NEW YORK (TheStreet) -- July is here, and trading activity should die down as money managers go on vacation after their late-June portfolio rebalancing. That leaves us with the typical July market: there is usually lots of bullish action in momentum and speculative names.
Despite the possibility that the averages may not do much, I have mostly had great success in the seasonally strong period, starting around July 4 and ending around mid to late July. Afterwards the markets typically quiet down during the August doldrums through Labor Day.
Let's look at the Marty Zweig model for how to profit on this seasonal shift.
The Martin Zweig Model Would Probably Still Be Cautiously Bullish
The conditions for higher prices in the short run remain bullish unless further shocks like war, rising oil prices, etc., shake things up.
Marty Zweig was, in many people's view, the greatest market prognosticator of them all. If Zweig were still alive today, I believe he would say that the odds favor the bulls.
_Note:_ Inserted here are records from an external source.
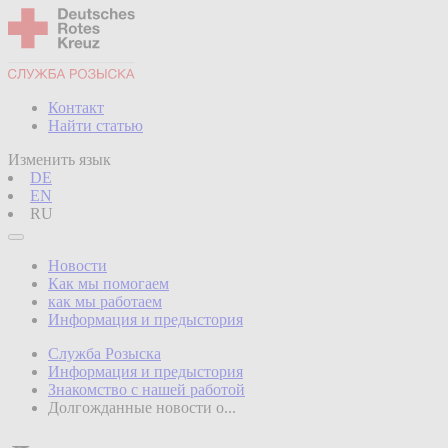
Контакт
Найти статью
Изменить язык
DE
EN
RU
Новости
Как мы помогаем
как мы работаем
Информация и предыстория
Служба Розыска
Информация и предыстория
Знакомство с нашей работой
Долгожданные новости о...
Zweig's stock market model was comprised of three components. Right now two out three of those components are bullish. I list them in order of importance in the model's weighting.
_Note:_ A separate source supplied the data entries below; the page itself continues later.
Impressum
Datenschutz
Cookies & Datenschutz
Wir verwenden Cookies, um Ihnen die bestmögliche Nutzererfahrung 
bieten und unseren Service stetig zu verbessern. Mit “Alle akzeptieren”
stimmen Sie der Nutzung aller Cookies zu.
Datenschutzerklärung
1. Federal Reserve policy, which is still simulative, despite the tapering.
Zweig famously coined the term "don't fight the Fed." Score one for the bulls -- although the quantitative easing policy was not in play during Zweig's day.
The true test of a potential change in monetary policy will come in the fall, when the taper ends and the Fed must decide whether to perform another round of QE or not. Until then, and unless Janet Yellen says something about Fed tightening, monetary policy is still bullish.
2. Market momentum, which is clearly bullish.
The market has been over its 200-day moving average for a record 402 days. Pullbacks over 5% are rare, and stocks are resiliently grinding higher.
3. Market sentiment, which is terrible -- it's at historically euphoric levels.
From the put/call ratio, which Zweig invented, to historically low bull/bear ratios, things are too giddy. Thus this looks bearish.
Milton Friedman Would Say Long Term Risks Abound
The thought of making money in an extended mature market during such precarious economic times sounds crazy.
In my last article, I posited that the monetary policy of the world's central bankers is producing poor, sputtering economic recoveries. Worse yet, inflation is starting appear.